#  Terahertz Time-Resolved Spectroscopy  

 



   ![Terahertz Box](/sites/g/files/omnuum1256/files/styles/hwp_1_1__720x720_scale/public/2024-12/IMG_20230323_181423_HDR.jpg?itok=fzCv_gGe) 

 

Terahertz (THz) time-resolved spectroscopy is a powerful tool for probing the electromagnetic properties of quantum materials within the THz frequency range (0.1 to 10 THz), encompassing energy scales characteristic of collective excitations such as plasmons, phonons, magnons, spinons, excitons, and superconducting Cooper pairs. Unlike Fourier transform spectroscopy, which operates in the frequency domain, time-resolved THz spectroscopy measures the electric field of ultrashort THz pulses directly in the time domain. This approach enables simultaneous extraction of the real and imaginary parts of optical response functions, such as refractive index and optical conductivity, with sub-picosecond resolution. It is uniquely suited to uncover the interplay between charge carriers, lattice vibrations, and magnetic or orbital degrees of freedom.

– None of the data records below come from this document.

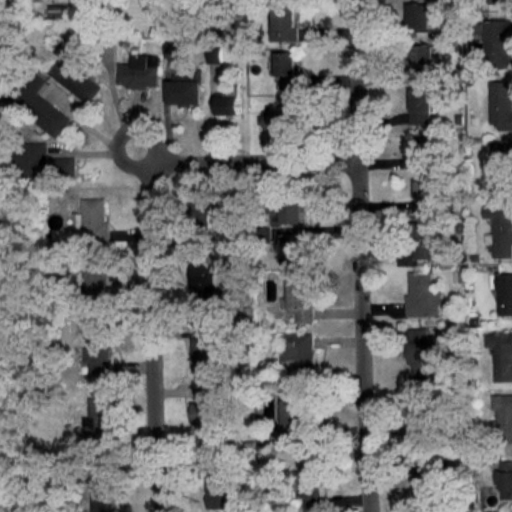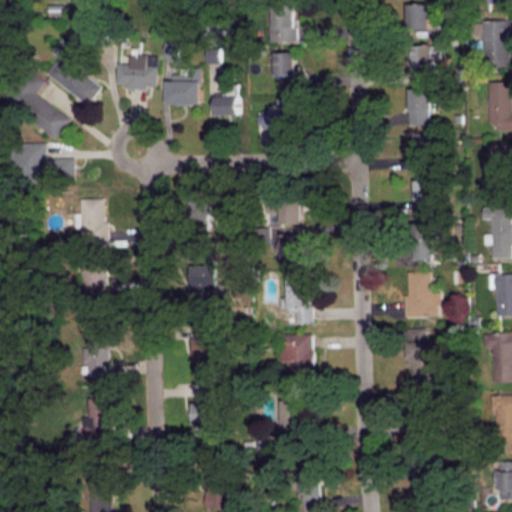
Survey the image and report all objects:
building: (497, 0)
road: (216, 6)
building: (56, 9)
building: (58, 9)
building: (419, 15)
building: (218, 22)
building: (285, 22)
building: (286, 22)
building: (80, 28)
building: (90, 28)
building: (498, 40)
building: (497, 41)
building: (173, 47)
building: (172, 48)
building: (215, 53)
building: (423, 57)
building: (289, 68)
building: (288, 69)
building: (139, 70)
building: (139, 70)
building: (74, 71)
building: (73, 74)
building: (186, 86)
building: (187, 86)
building: (36, 101)
building: (501, 102)
building: (230, 103)
building: (424, 103)
building: (501, 103)
building: (228, 104)
building: (421, 104)
building: (40, 107)
building: (284, 113)
building: (284, 114)
building: (421, 151)
building: (425, 151)
road: (148, 153)
road: (248, 161)
building: (40, 162)
building: (43, 163)
building: (501, 166)
building: (502, 166)
building: (426, 195)
building: (427, 195)
building: (203, 202)
building: (287, 206)
building: (292, 211)
building: (200, 215)
building: (93, 219)
building: (95, 221)
building: (501, 228)
building: (500, 229)
building: (425, 238)
building: (424, 239)
building: (295, 248)
road: (359, 256)
building: (95, 275)
building: (95, 279)
building: (205, 281)
building: (207, 284)
building: (503, 291)
building: (505, 291)
building: (423, 293)
building: (423, 294)
building: (301, 296)
building: (300, 297)
road: (152, 339)
building: (209, 348)
building: (99, 349)
building: (98, 351)
building: (207, 352)
building: (300, 352)
building: (502, 352)
building: (501, 353)
building: (421, 355)
building: (293, 413)
building: (503, 415)
building: (504, 415)
building: (426, 416)
building: (100, 417)
building: (98, 420)
building: (206, 420)
building: (208, 421)
building: (506, 478)
building: (506, 479)
building: (218, 480)
building: (312, 482)
building: (427, 484)
building: (312, 485)
building: (102, 488)
building: (218, 491)
building: (101, 496)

Our group leverages state-of-the-art single-shot THz detection systems combined with intense ultrashort far- and mid-infrared pump fields to perform advanced pump-probe experiments. We generate THz pulses through optical rectification in nonlinear crystals and detect them via electro-optic sampling. Conventional sampling schemes sequentially measure each point of the time-dependent THz field using an infrared probe pulse. Our setup improves upon this scheme by employing an echelon mirror to produce multiple temporally shifted copies of the probe pulse, allowing for simultaneous imaging of the full THz field profile on a linear detector. This innovation significantly enhances both the speed and accuracy of the technique, enabling precise tracking of ultrafast photoinduced dynamics.